«Nos jeunes aiment le luxe, ont de mauvaises manières, se moquent de l’autorité et n’ont aucun respect pour l’âge. A notre époque, les enfants sont des tyrans.»

Socrate (470-399 av. J.C) Entretiens

 

«The world has become increasingly well connected in the past decades. This means that content is increasing in volume, which exhausts our attention and our urge for ‘newness’ causes us to collectively switch between topics more rapidly».

Philipp Lorenz-Spreen (2019), Max Planck Institute for Human Development.

La mauvaise performance globale des collégiens ayant pris part aux derniers examens du School Certificate (SC) a déclenché une violente polémique. Sans surprise, les uns pointent un doigt accusateur en direction des politiques et des enseignants. D’autres critiquent avec véhémence les parents. Tandis qu’une troisième catégorie de personnes s’en prend – avec un brin de sadisme moqueur – à des gamins de 15-16 ans coupables d’avoir l’insouciance et les travers de leur âge. Dans ce tourbillon d’accusations, attardons-nous sur deux éléments. Le second est fondamental. Le premier : trivial. Évacuons déjà celui-ci.

La véhémence avec laquelle on s’en prend aux gamins qui n’ont pas bien travaillé aux examens est déconcertante. Les plus réactionnaires versent même dans le lynchage – verbal, écrit ou à coup de memes – d’une génération perdue. Qui serait aussi inculte qu’oisive. Tout ceci n’est qu’un lieu commun. Chaque génération ressasse cette lamentation banale. Dès l’antiquité, de Socrate à Aristote, ils ont été nombreux à critiquer la jeunesse.

Sans remonter à deux millénaires et demi dans l’histoire, beaucoup plus près de nous, au tournant des années 1980, on se plaignait déjà du niveau des élèves. Ceux ayant concouru pour la défunte «bourse» de fin de cycle primaire se lamentaient du niveau au Certificate of Primary Education. Qu’ils jugeaient déjà bien moins élevé qu’auparavant. Alors que d’autres juraient qu’un SC réussi dans les années 70 valait facilement un Higher School Certificate obtenu vingt ans plus tard.

--

> [Vos consignes]
A - Résumez en deux phrases le texte sur les résultats du School Certificate.
B - Prolongez, s'il vous plaît, le texte sur les résultats du School Certificate après sa dernière phrase.

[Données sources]
--

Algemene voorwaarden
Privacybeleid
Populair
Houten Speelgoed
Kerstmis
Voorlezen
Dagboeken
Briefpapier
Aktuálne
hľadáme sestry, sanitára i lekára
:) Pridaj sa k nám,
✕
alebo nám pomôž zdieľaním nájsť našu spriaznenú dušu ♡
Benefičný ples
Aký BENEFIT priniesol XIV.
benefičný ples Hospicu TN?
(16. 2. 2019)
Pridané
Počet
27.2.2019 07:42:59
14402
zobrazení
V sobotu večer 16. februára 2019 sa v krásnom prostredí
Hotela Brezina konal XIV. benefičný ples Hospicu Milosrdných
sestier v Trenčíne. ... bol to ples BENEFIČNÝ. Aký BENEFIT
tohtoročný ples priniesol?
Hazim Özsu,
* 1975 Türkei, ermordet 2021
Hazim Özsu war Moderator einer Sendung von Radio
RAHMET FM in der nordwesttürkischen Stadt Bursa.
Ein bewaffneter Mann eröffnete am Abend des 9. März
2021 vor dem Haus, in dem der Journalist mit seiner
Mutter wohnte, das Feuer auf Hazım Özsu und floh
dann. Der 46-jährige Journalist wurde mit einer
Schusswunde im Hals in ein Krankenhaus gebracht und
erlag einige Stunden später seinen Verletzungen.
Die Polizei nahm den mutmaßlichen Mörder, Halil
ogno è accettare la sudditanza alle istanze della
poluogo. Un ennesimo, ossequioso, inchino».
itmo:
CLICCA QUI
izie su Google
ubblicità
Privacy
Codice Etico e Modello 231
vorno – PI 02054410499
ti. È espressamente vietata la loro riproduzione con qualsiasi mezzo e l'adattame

--

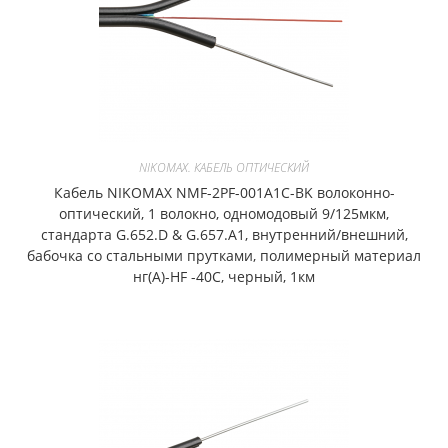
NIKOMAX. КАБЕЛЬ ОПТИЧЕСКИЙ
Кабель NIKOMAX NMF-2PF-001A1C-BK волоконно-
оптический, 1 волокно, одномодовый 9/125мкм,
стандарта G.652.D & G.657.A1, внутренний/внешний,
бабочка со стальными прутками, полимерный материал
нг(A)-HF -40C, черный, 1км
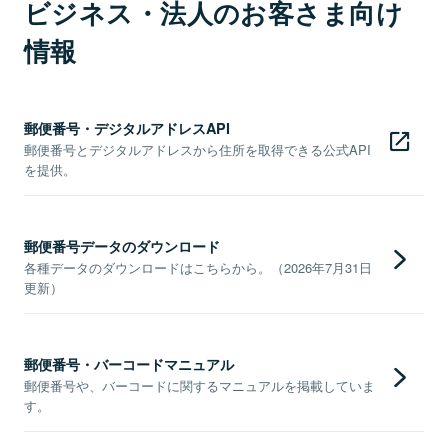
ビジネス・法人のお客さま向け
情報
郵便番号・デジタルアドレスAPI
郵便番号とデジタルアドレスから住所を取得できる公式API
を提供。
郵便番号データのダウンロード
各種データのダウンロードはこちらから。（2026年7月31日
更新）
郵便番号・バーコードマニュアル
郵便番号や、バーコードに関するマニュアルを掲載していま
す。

--

> [Réponses par consigne]
A - La mauvaise performance globale des collégiens aux derniers examens du School Certificate a déclenché une violente polémique, où l'on accuse tour à tour les politiques, les enseignants, les parents et les élèves eux-mêmes. L'auteur juge triviales les attaques contre ces jeunes : selon lui, c'est un lieu commun que chaque génération ressasse depuis l'Antiquité, et au tournant des années 1980 on se plaignait déjà du niveau des élèves.

B -
La critique, aujourd’hui, s’est en partie déportée sur la facilité sans précédent qu’ont nos jeunes à apprendre. D’abord, dans un pays où le niveau de confort matériel moyen a considérablement augmenté durant les 40 dernières années. Ensuite aussi, dans un environnement numérique où l’accès au savoir n’est plus tributaire de bibliothèques poussiéreuses. Mais facilitée par de super autoroutes de l’information accessibles à toute heure et en tout endroit.

Ce qui nous amène au second élément, plus fondamental. De nombreux citoyens s’agacent de l’obsession de nos jeunes pour Facebook, Instagram, TikTok et les mille et une distractions qu’offre un smartphone en 2020. L’omniprésence des écrans et la surinformation ne sont pas seulement en train d’influer sur la performance des jeunes aux examens. Au fur et à mesure que le smartphone connecté aux réseaux se transforme en un appendice de quasiment chaque personne vivant dans un pays développé, cela engendre en même temps d’autres mutations.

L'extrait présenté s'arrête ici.